Фрагмент документа:
Потом наступила моя очередь, и я начал свое выступление с размышлений о том, что миф о том, что русский народ тяготеет к деспотии и тирании, является все-таки более мифом, чем правдой, и что милосердие своих правителей мы помним не меньше, чем силовые решения. И в силу этого попросил Путина вести более продуманную и, упрощенно говоря, более добрую политику в отношении своих подданных. После этого опять вступил в разговор Денис Гуцко и обратил внимание на национальные проблемы. Денис очень волнует то, что происходит в нашей стране в связи с ксенофобией и ростом националистических взглядов в обществе.


— Вы первый раз видели Путина, и сейчас после вашей статьи о встрече с ним вас многие обвиняют, что вы оказались еще одной жертвой его обаяния. Действительно он у вас вызвал такие чувства?
— Двоякие чувства. Конечно, с одной стороны, от президента исходит элемент демократизма, простоты и готовности к общению, что немедленно почувствовали все молодые литераторы, которые, не запинаясь, излагали свои мысли и такая атмосфера даже доброжелательная, все хорошо общались. Но что касается лично моего отношения к тому, что произнес Владимир Владимирович в ответы на мои слова и вообще на общеполитические темы, мне показалось, что он пришел на встречу с жесткими уверенными взглядами по всем болевым точкам, о которых говорил и я, и взгляды эти менять не собирается. Я буду счастлив, если хоть в чем-нибудь я ошибся.

Исходные данные:
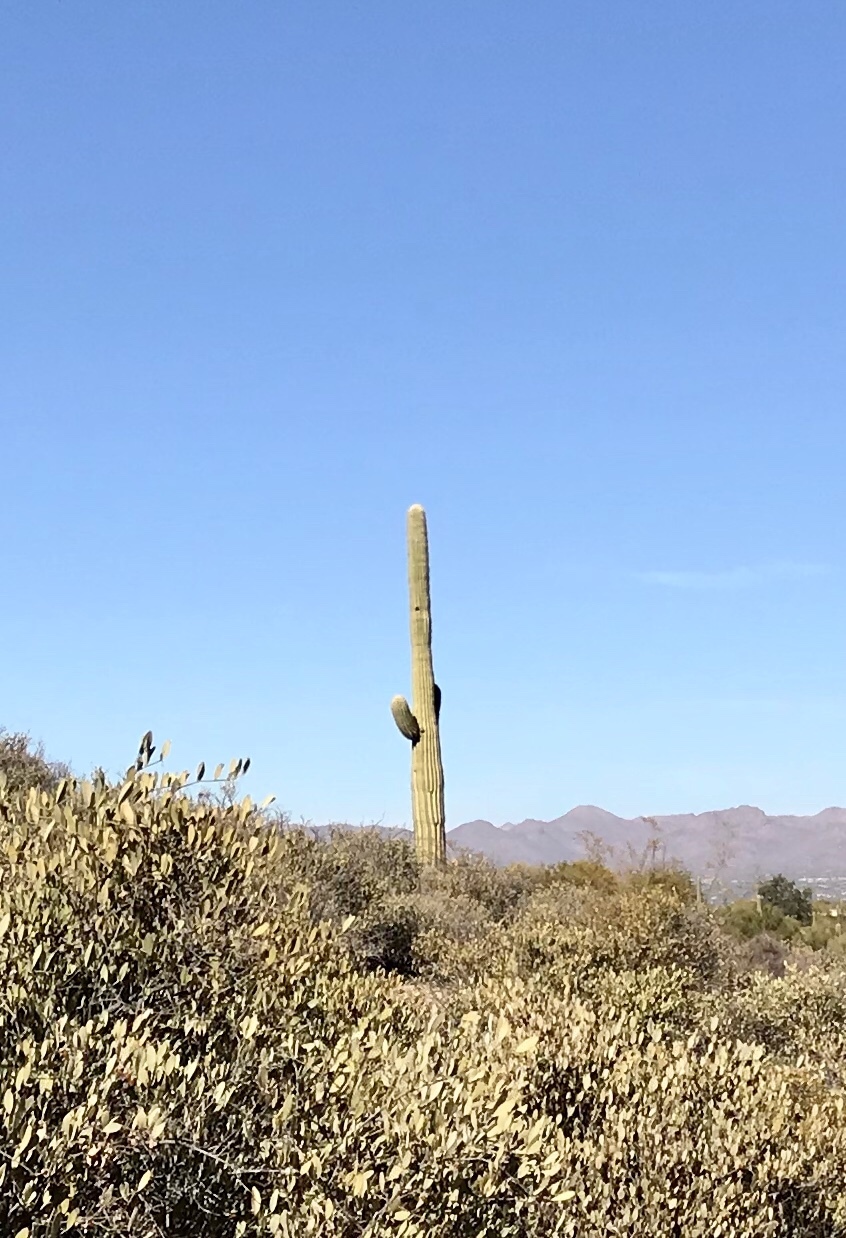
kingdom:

Задания:
A. Перепишите фрагмент интервью между словами "Потом наступила моя" и "взглядов в обществе." включительно, заменив "Путина" на "президента".
B. Что, согласно фрагменту интервью, волнует Дениса Гуцко?
C. Допишите продолжение фрагмента интервью с того места, где он заканчивается.

Ответы по заданиям:
A.
Потом наступила моя очередь, и я начал свое выступление с размышлений о том, что миф о том, что русский народ тяготеет к деспотии и тирании, является все-таки более мифом, чем правдой, и что милосердие своих правителей мы помним не меньше, чем силовые решения. И в силу этого попросил президента вести более продуманную и, упрощенно говоря, более добрую политику в отношении своих подданных. После этого опять вступил в разговор Денис Гуцко и обратил внимание на национальные проблемы. Денис очень волнует то, что происходит в нашей стране в связи с ксенофобией и ростом националистических взглядов в обществе.

B. Его волнует то, что происходит в стране в связи с ксенофобией и ростом националистических взглядов в обществе.

C.
— Как я понимаю, вы предполагаете, что конструктивный диалог с властью в принципе возможен, несмотря на всю разницу ваших с нею политических позиций?
— По крайней мере, я ничего не знаю о президенте, а с чиновниками другого уровня мне приходилось общаться неоднократно. Иногда они совершают совершенно неожиданные поступки, в том числе люди, допустим, из пропрезидентских организаций, пропрезидентских партий совершают иногда поступки совершенно неожиданные. И у меня создается впечатление, что все-таки мы остаемся людьми одной страны, русскими людьми, которые в какие-то определенные моменты могут находить общий язык. И я не очень хотел бы этот язык истоптать и изничтожить на века, мне хотелось бы, чтобы контакт между нами был сохранен. Все-таки я не сторонник гражданской войны — это несомненно.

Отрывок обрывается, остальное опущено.